# REQUEST:
Nothing but the text of the records belongs in your answer: repeat all of it exactly and leave out the images.

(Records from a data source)
- Opening Delimiter -
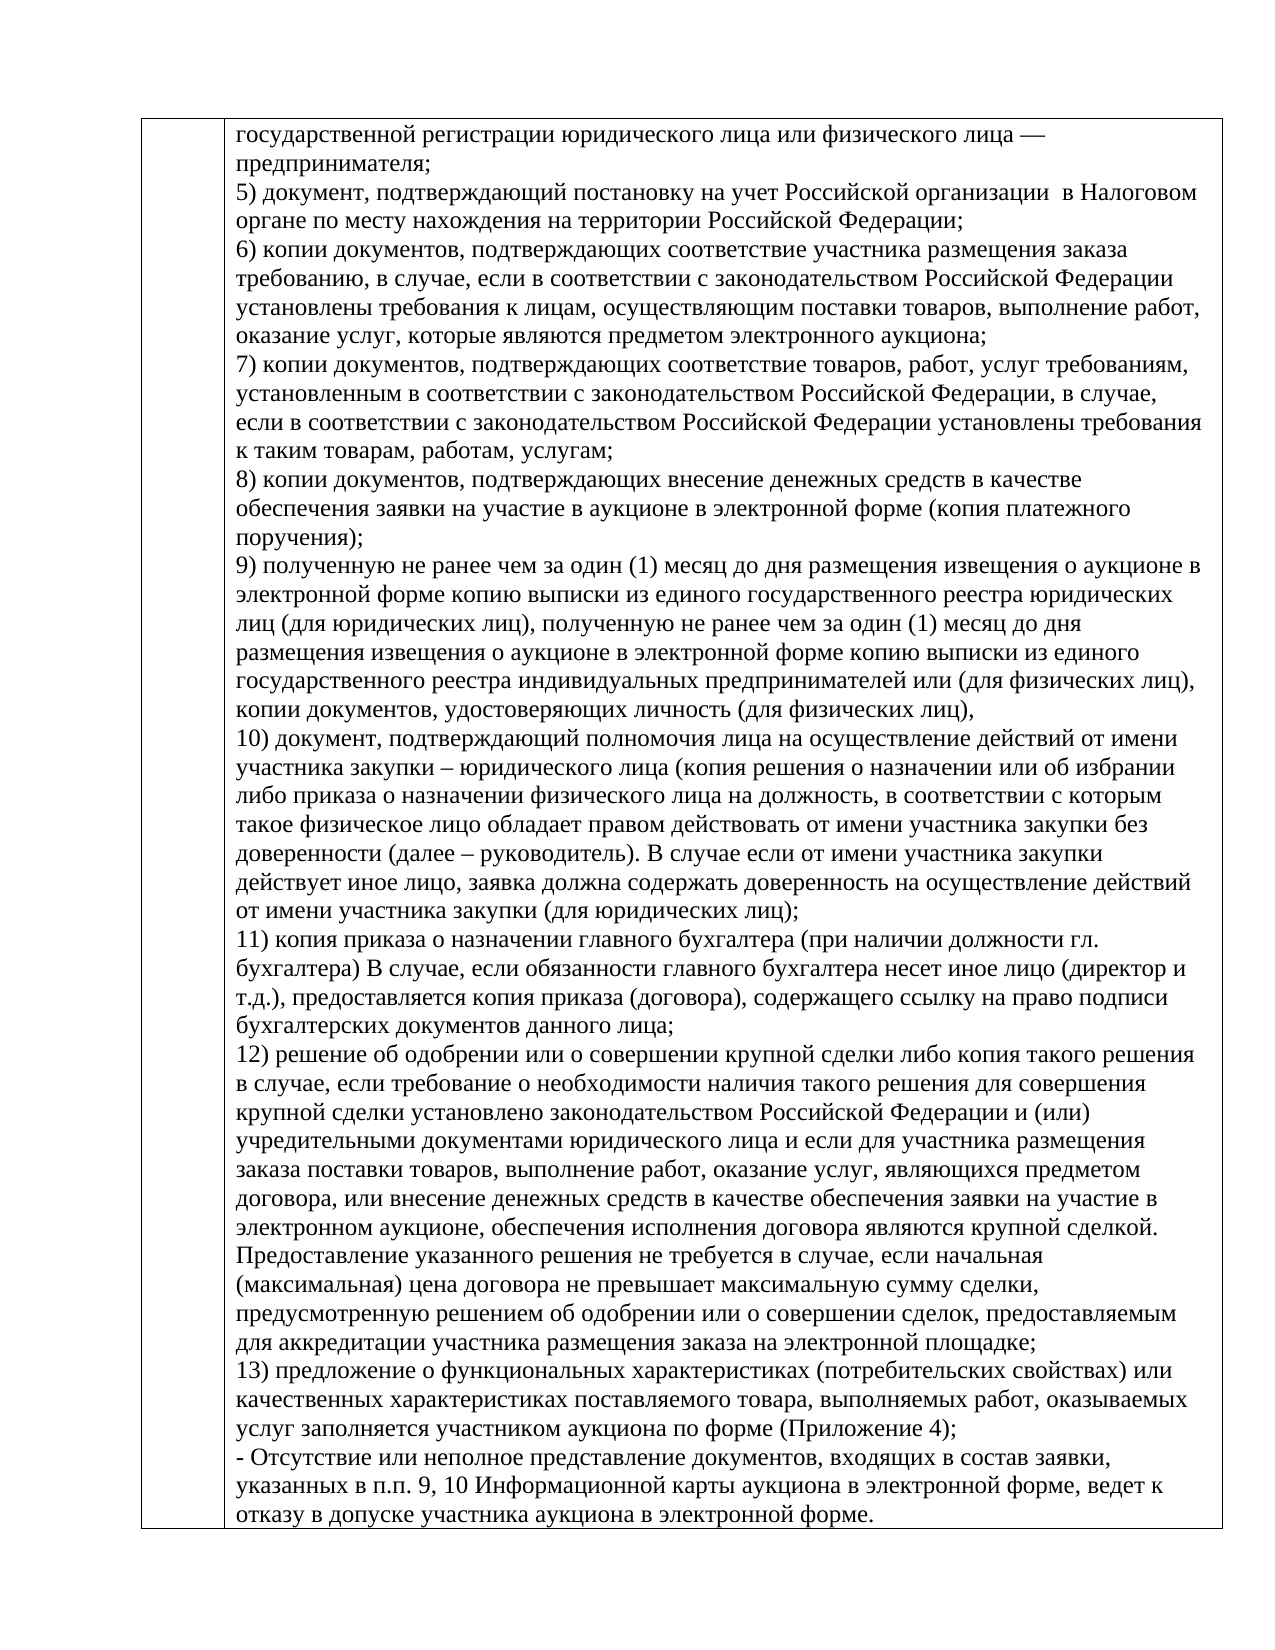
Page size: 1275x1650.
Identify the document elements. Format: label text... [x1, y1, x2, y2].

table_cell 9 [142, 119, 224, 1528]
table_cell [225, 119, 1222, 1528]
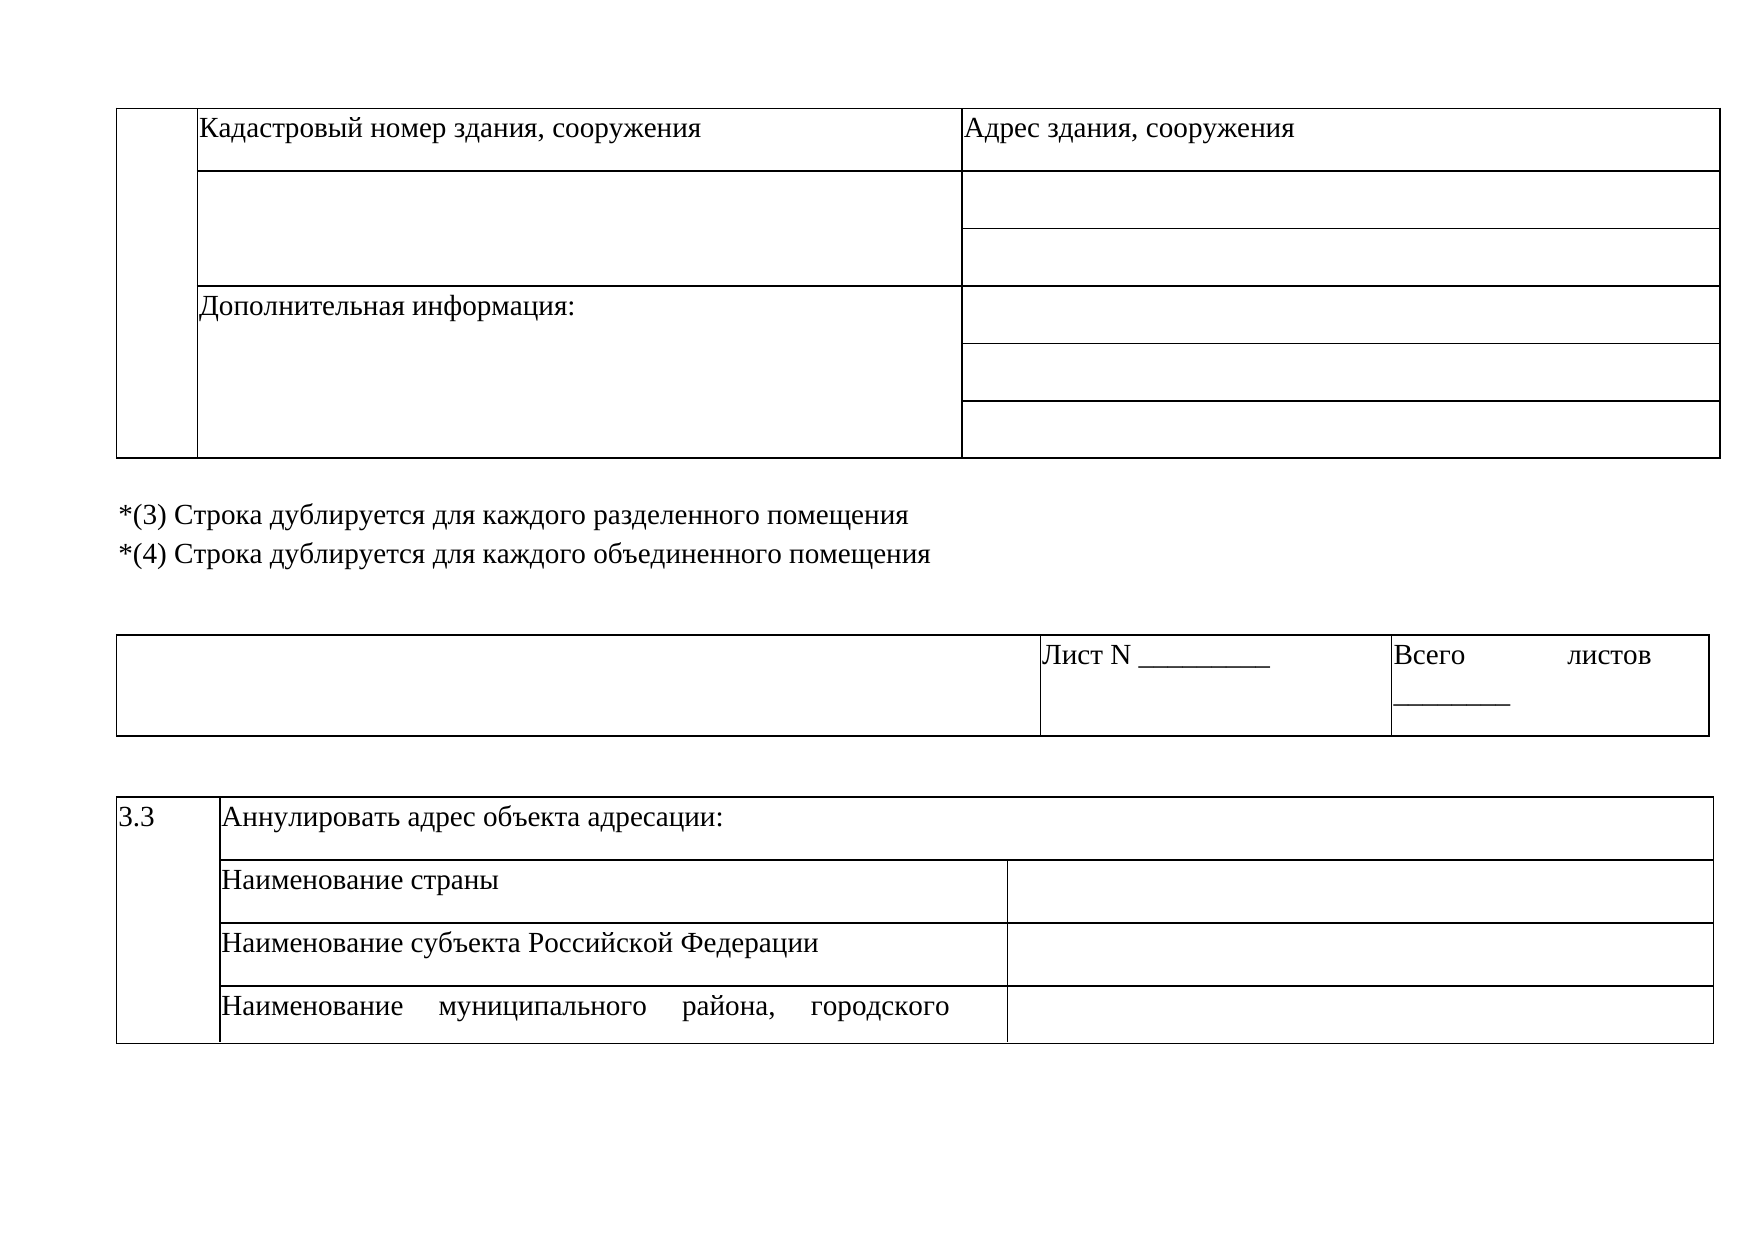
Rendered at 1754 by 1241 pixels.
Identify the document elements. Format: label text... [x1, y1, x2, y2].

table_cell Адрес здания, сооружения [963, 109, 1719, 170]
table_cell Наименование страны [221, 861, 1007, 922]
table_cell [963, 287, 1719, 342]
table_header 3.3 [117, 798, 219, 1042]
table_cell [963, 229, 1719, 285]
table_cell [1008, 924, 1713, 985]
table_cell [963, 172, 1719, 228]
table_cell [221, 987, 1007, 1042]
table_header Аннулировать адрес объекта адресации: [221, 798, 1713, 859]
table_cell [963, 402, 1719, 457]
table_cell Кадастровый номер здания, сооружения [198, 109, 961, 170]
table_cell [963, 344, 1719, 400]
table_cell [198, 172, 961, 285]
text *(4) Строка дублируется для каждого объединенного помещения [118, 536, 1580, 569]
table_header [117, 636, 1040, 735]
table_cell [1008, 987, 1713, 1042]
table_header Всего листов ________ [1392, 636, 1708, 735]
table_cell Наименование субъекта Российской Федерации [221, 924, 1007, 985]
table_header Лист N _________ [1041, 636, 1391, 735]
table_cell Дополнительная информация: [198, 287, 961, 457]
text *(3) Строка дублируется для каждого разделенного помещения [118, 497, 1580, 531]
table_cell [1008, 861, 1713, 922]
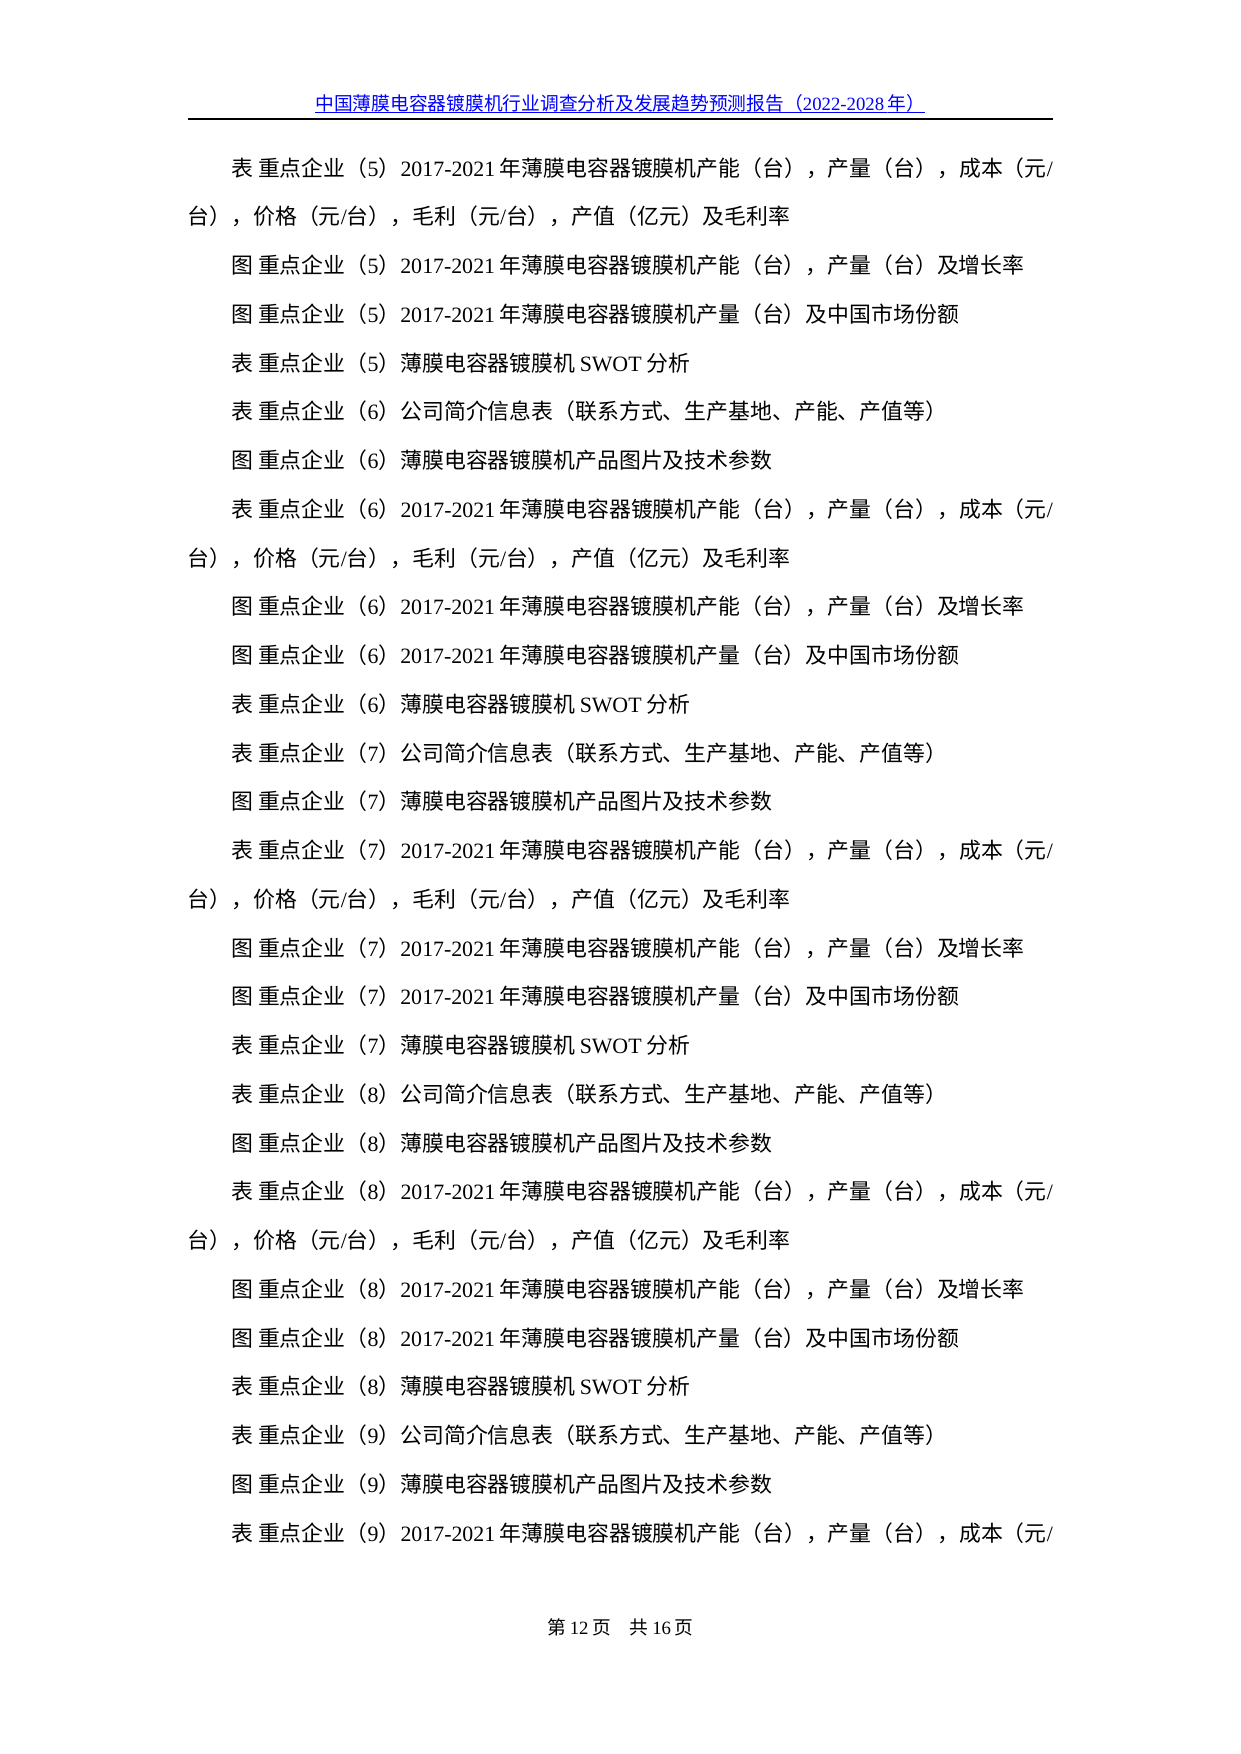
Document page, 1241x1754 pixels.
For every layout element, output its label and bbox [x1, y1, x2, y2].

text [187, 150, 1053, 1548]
- Closing Delimiter -
# TASK OUTPUT:
Page size: 1275x1650.
Identify the document elements. Format: label text... [x1, y1, x2, y2].

table_cell 9 [142, 119, 224, 1528]
table_cell [225, 119, 1222, 1528]
Rendered at 1754 by 1241 pixels.
Identify the document elements. Format: label text... [x1, y1, x2, y2].

table_cell Адрес здания, сооружения [963, 109, 1719, 170]
table_cell Наименование страны [221, 861, 1007, 922]
table_cell [963, 287, 1719, 342]
table_header 3.3 [117, 798, 219, 1042]
table_cell [963, 229, 1719, 285]
table_cell [1008, 924, 1713, 985]
table_cell [963, 172, 1719, 228]
table_cell [221, 987, 1007, 1042]
table_header Аннулировать адрес объекта адресации: [221, 798, 1713, 859]
table_cell [963, 402, 1719, 457]
table_cell Кадастровый номер здания, сооружения [198, 109, 961, 170]
table_cell [963, 344, 1719, 400]
table_cell [198, 172, 961, 285]
text *(4) Строка дублируется для каждого объединенного помещения [118, 536, 1580, 569]
table_header [117, 636, 1040, 735]
table_cell [1008, 987, 1713, 1042]
table_header Всего листов ________ [1392, 636, 1708, 735]
table_cell Наименование субъекта Российской Федерации [221, 924, 1007, 985]
table_header Лист N _________ [1041, 636, 1391, 735]
table_cell Дополнительная информация: [198, 287, 961, 457]
text *(3) Строка дублируется для каждого разделенного помещения [118, 497, 1580, 531]
table_cell [1008, 861, 1713, 922]
Document page, 1241x1754 pixels.
For every layout element, output its label and bbox [x1, y1, x2, y2].

text [187, 150, 1053, 1548]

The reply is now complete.